Quel pourrait être le rôle du médecin face à une nouvelle approche visant la longévité ? En prévention dite primaire, c’est-à-dire avant que ne survienne la maladie, le médecin doit pouvoir intervenir en amont de celle-ci. Il pourra identifier les « terrains » prédisposant l’apparition des problèmes de l’individu qui le consulte. En prévention secondaire, c’est-à-dire lorsque la maladie ou la dysfonction survient, il doit pouvoir intervenir pour ramener l’équilibre perdu, autant que se peut : on vise ici la « guérison » proprement dite. Pour la prévention tertiaire, il participera à « limiter les dégâts » et aider l’individu en développant des scénarios d’adaptation lui permettant de mieux vivre avec sa ou ses maladies, sans prétendre les guérir. On vise ici, bien sûr, les maladies dites dégénératives ayant évolué durant plusieurs années et produit des séquelles irréversibles.

Le travail du médecin, dans l’ensemble de ces trois sphères préventives, se situe d’abord et avant tout dans l’établissement de diagnostics, en utilisant tous les moyens à sa disposition. Ce diagnostic tiendra compte des habitudes de vie, des antécédents personnels, médicaux et chirurgicaux, et possiblement génétiques. Les facteurs familiaux sont également importants pour cibler les zones de vulnérabilité de la personne qui consulte.

Une fois les diagnostics posés, de même que les terrains de prédilection établis, les médecins pourront suggérer des approches préventives ou curatives ciblant les interventions propres à courcircuiter les maladies dites dégénératives ayant une incidence sur la qualité et la durée de la vie.

Dans un deuxième temps, le médecin devra stabiliser ou traiter le patient afin de ramener l’équilibre compromis. La troisième action sera d’établir un plan de suivi et de traitement apte à préserver toute détérioration dans les fonctions physiologiques, tant au niveau physique, psychique, ou social, car ces trois dimensions sont interreliées et fondamentales au maintien d’une santé optimale.

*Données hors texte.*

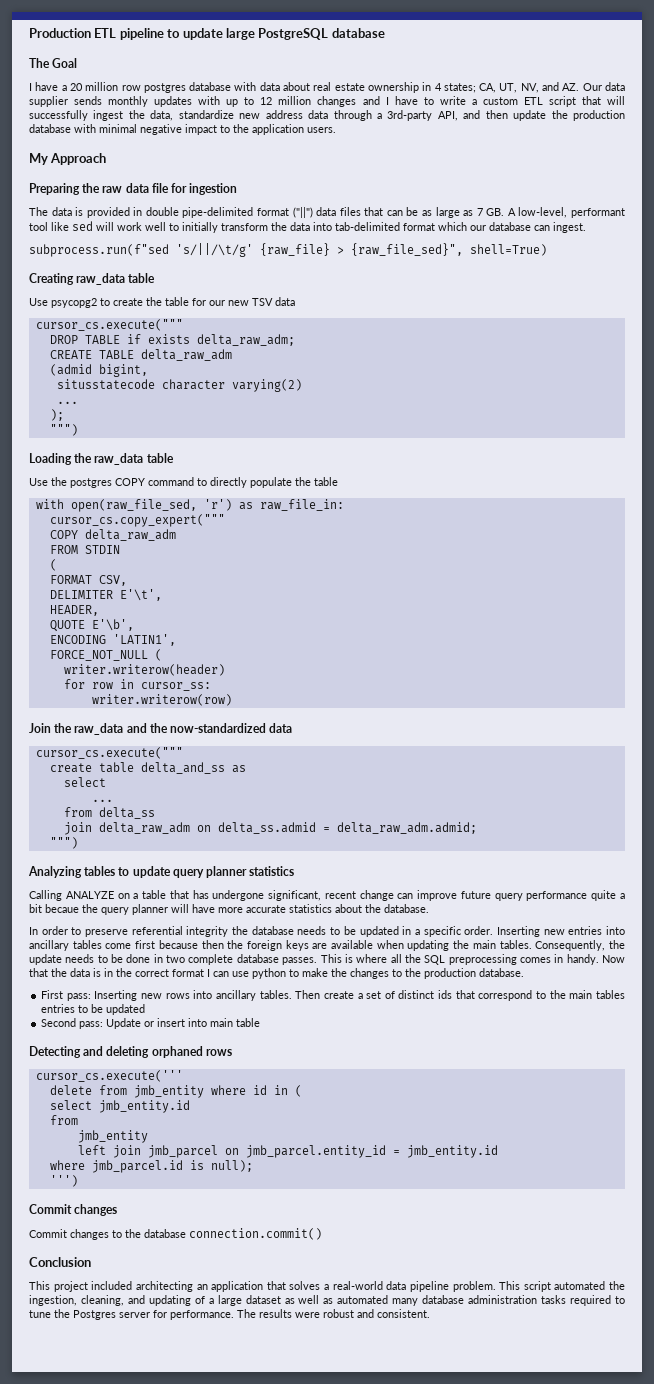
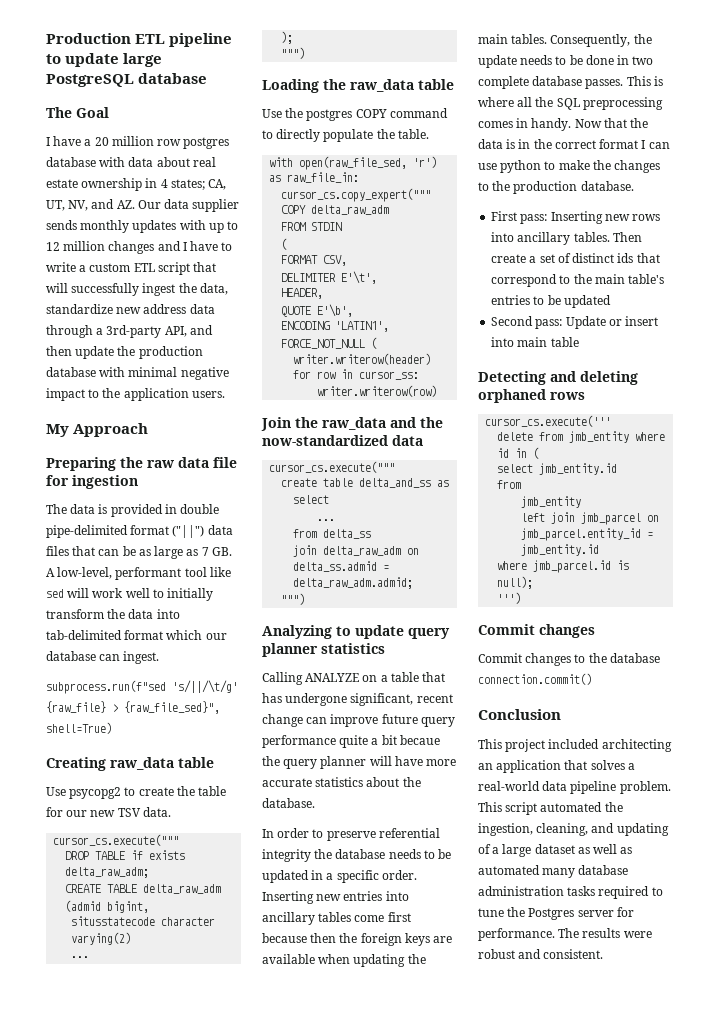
[275,297,295,306] data -> [142,807,171,817] data.
[314,477,338,486] table -> [397,129,429,139] table.
[84,866,116,876] tables -> (332, 632) none
[595,990,625,999] tables -> [628,274,665,284] table's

Comment le médecin peut-il inclure le volet longévité aux éléments cités précédemment ? On connaît de plus en plus les voies métaboliques du vieillissement et il devient d’ores et déjà possible d’intervenir sur celles-ci et de retarder l’apparition des maladies dégénératives. Le médecin peut ainsi identifier les terrains spécifiques à certaines maladies que pourrait développer son patient, mais aussi agir de façon non spécifique sur le vieillissement cellulaire. Cette dernière fonction pourrait s’avérer grandement préventive quant à sa capacité de préserver l’intégrité de la fonction cellulaire. Ceci pourrait bien constituer l’ultime prévention. Ainsi, en guise d’exemple, un patient avec prédilection pour l’ostéoarthrite pourrait recevoir par exemple des extraits des polyphénols d’olive (action globale), en même temps que des agents agissant spécifiquement sur l’inflammation, comme la griffe du diable ou le curcuma. Le postulat de base est ici de nuire le moins possible à d’autres fonctions essentielles, en utilisant d’abord des produits exempts d’effets secondaires qui viendraient diminuer leur intérêt. Comme le dit le vieil adage énoncé par Hippocrate : « Primum non nocere » : en premier, ne pas nuire. Certains produits naturels présentent des avantages indéniables et bien décrits pas la science, de par leur innocuité en comparaison avec des molécules plus lourdes, avec plus d’effets indésirables. Les solutions initiales devraient inclure davantage de stratégies sans potentiel de préjudice défavorable pour le patient. En cas d’insuccès pourra-t-on considérer des molécules plus « dures », tout en limitant le plus possible leur impact négatif.